Unterstützung durch die KfW
Die KfW bietet im Rahmen der KfW-Corona-Hilfe auf ihrer Plattform Kredite für alle Unternehmen, Selbstständige und Freiberufler an, die durch Corona in eine finanzielle Schieflage geraten sind. Damit können zwar die Liquidität verbessert und laufende Kosten zu günstigen Kreditkonditionen gedeckt werden, dennoch ist zu berücksichtigen, dass auch diese Kredite irgendwann zurückbezahlt werden müssen.
Wer bereits jetzt mit dem Rücken zur Wand steht und nach mehreren Finanzierungsrunden mit Banken und Venture-Capital-Gebern sein Limit voll ausgereizt hat, wird sich schwer damit tun, nun auch noch einen weiteren Kredit zu bedienen.
Beispielsweise ehemals erfolgreiche StartUps, die bereits seit mindestens Januar 2019 am Markt sind und mehr als zehn Mitarbeiter haben, können den sogenannten KfW-Schnellkredit beantragen, wenn sie aufgrund der Corona-Krise in finanzielle Schieflage geraten sind. Der maximale Kreditbetrag liegt hier bei 25 Prozent des Jahresumsatzes, der im Jahr 2019 erzielt wurde. Für die Rückzahlung wird ein Zeitraum von bis zu zehn Jahren eingeräumt, die ersten zwei Jahre ist keine Tilgung erforderlich. Voraussetzung dafür ist allerdings, dass in den vergangenen Geschäftsjahren seit der Gründung ein Gewinn erzielt wurde. Die Zahl der in Frage kommenden Start-Ups schrumpft also auch hier gleich wieder auf ein Minimum. Fazit: Vieles, was in der Theorie zunächst gut klingt, besteht den Praxistest für StartUps leider nicht.

Aufgaben.
**A)** Beantworte anhand des Textauszugs zur KfW-Corona-Hilfe diese Fragen:
(i) Welchen Gruppen bietet die KfW auf ihrer Plattform Kredite an?
(ii) Seit wann müssen StartUps mindestens am Markt sein, um den KfW-Schnellkredit beantragen zu können?
(iii) Wie lange dauert der Zeitraum, in dem beim KfW-Schnellkredit keine Tilgung erforderlich ist?
**B)** Gib die Stelle im Textauszug zur KfW-Corona-Hilfe von „Wer bereits jetzt“ bis „Kredit zu bedienen.“ erneut wieder und benenne dabei „Venture-Capital-Gebern“ in „Risikokapitalgebern“ um.
Die Einträge sind eigenständiges Material und gehören nicht zum Textauszug.

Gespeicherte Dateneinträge
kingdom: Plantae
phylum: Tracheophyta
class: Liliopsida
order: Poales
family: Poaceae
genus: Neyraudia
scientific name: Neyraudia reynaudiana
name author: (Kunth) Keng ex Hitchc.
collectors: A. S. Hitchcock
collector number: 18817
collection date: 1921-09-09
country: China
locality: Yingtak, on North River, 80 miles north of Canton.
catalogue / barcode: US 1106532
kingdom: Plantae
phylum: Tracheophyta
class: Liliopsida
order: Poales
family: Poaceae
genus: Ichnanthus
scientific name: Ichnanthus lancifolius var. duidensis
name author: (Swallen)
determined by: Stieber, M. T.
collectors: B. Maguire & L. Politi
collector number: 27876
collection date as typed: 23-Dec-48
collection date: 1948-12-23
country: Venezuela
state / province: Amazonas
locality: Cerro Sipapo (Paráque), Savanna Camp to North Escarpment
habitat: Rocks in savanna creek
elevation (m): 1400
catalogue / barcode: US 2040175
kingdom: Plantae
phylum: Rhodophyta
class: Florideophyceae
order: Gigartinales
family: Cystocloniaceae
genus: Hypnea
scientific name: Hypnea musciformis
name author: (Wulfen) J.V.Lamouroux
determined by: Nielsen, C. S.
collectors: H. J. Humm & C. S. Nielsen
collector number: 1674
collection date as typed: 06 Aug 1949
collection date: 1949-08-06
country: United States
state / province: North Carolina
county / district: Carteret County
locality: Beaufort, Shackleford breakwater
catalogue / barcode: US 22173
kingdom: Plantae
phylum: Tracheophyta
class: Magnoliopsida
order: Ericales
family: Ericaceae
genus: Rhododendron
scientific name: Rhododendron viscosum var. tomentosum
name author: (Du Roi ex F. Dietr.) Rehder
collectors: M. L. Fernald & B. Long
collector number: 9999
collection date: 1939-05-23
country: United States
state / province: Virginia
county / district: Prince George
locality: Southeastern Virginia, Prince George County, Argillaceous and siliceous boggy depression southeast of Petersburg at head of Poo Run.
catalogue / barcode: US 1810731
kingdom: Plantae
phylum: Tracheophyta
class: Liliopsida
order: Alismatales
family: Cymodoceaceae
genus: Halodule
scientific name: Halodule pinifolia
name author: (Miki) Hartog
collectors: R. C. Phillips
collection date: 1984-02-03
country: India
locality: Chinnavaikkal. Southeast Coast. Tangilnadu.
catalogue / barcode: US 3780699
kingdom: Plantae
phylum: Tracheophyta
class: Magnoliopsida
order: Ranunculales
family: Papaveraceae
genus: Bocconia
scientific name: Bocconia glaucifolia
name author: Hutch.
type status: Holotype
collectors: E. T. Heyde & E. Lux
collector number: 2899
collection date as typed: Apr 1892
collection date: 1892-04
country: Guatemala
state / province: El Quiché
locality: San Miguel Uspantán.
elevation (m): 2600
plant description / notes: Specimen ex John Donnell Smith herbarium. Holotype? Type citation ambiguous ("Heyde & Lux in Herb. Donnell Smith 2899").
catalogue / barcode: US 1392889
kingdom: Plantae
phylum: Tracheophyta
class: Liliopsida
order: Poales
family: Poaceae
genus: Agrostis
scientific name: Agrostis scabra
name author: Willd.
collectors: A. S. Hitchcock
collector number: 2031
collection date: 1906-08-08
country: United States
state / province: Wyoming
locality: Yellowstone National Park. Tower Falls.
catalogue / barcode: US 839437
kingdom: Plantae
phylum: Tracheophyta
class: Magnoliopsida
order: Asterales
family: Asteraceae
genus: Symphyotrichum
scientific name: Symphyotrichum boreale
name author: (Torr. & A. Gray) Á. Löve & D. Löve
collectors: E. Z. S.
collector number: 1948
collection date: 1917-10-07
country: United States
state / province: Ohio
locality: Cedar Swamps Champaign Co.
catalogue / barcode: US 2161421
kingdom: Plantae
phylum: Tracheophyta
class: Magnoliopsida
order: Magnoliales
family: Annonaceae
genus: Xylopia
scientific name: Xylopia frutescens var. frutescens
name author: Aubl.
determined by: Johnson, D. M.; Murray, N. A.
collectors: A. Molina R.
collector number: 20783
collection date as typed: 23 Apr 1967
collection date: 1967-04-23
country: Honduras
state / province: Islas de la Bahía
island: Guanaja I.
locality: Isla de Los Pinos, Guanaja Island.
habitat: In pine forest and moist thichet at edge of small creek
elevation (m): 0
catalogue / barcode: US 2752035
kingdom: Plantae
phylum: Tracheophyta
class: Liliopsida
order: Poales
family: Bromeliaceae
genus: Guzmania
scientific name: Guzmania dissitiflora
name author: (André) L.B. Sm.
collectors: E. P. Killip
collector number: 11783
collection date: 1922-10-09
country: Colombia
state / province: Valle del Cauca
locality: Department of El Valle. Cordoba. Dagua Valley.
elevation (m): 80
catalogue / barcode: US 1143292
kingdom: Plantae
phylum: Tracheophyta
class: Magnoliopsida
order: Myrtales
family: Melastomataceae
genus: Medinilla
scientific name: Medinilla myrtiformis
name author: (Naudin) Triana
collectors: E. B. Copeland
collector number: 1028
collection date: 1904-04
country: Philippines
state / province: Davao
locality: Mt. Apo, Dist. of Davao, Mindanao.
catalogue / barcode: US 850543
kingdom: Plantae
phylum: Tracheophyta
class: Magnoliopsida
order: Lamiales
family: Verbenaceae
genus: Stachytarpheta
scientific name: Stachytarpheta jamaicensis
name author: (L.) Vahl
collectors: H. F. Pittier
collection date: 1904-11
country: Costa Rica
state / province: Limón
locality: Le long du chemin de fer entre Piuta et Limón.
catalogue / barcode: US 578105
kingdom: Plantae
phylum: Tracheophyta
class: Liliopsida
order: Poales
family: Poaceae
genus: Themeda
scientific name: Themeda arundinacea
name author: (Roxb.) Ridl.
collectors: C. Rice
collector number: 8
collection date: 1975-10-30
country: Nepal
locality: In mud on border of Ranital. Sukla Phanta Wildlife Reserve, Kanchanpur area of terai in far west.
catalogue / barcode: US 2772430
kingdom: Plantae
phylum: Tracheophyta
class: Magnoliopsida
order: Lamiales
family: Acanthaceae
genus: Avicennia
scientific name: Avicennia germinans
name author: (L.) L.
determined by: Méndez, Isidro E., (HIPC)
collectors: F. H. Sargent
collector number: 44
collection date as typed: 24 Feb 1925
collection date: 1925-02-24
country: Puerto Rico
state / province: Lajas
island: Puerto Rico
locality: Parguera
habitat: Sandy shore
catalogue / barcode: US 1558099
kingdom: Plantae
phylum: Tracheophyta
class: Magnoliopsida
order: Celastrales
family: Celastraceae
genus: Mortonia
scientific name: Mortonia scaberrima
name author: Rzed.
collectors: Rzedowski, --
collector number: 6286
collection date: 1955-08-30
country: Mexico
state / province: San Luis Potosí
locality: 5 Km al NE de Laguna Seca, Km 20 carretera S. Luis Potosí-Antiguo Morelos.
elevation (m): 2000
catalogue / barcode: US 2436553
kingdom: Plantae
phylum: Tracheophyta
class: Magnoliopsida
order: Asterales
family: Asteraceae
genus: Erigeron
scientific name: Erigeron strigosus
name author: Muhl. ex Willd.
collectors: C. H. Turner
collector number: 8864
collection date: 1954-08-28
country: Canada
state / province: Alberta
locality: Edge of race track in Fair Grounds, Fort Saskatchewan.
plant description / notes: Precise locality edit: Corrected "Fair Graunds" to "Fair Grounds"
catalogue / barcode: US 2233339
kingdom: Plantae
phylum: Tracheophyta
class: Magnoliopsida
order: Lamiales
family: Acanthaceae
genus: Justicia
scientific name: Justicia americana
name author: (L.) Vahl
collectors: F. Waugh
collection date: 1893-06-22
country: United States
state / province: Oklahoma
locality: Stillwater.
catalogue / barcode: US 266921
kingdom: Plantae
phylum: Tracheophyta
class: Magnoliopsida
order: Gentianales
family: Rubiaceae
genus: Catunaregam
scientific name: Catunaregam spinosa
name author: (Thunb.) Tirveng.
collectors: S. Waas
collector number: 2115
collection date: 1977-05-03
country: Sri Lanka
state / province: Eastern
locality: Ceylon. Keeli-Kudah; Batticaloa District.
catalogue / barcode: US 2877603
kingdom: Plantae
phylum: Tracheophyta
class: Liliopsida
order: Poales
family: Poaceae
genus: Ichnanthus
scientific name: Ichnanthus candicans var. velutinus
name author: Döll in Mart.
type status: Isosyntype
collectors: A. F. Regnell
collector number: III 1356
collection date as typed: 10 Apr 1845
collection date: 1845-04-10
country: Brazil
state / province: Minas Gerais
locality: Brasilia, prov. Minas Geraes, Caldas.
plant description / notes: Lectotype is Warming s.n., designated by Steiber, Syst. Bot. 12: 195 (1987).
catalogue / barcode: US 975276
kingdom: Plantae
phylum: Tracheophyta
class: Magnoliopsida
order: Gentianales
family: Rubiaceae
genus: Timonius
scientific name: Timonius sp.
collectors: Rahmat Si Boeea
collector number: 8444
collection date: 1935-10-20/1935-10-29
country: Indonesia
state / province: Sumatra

Lösungen.
**A)**
(i) Allen Unternehmen, Selbstständigen und Freiberuflern, die durch Corona in eine finanzielle Schieflage geraten sind.
(ii) Seit mindestens Januar 2019.
(iii) Die ersten zwei Jahre.

**B)**
Wer bereits jetzt mit dem Rücken zur Wand steht und nach mehreren Finanzierungsrunden mit Banken und Risikokapitalgebern sein Limit voll ausgereizt hat, wird sich schwer damit tun, nun auch noch einen weiteren Kredit zu bedienen.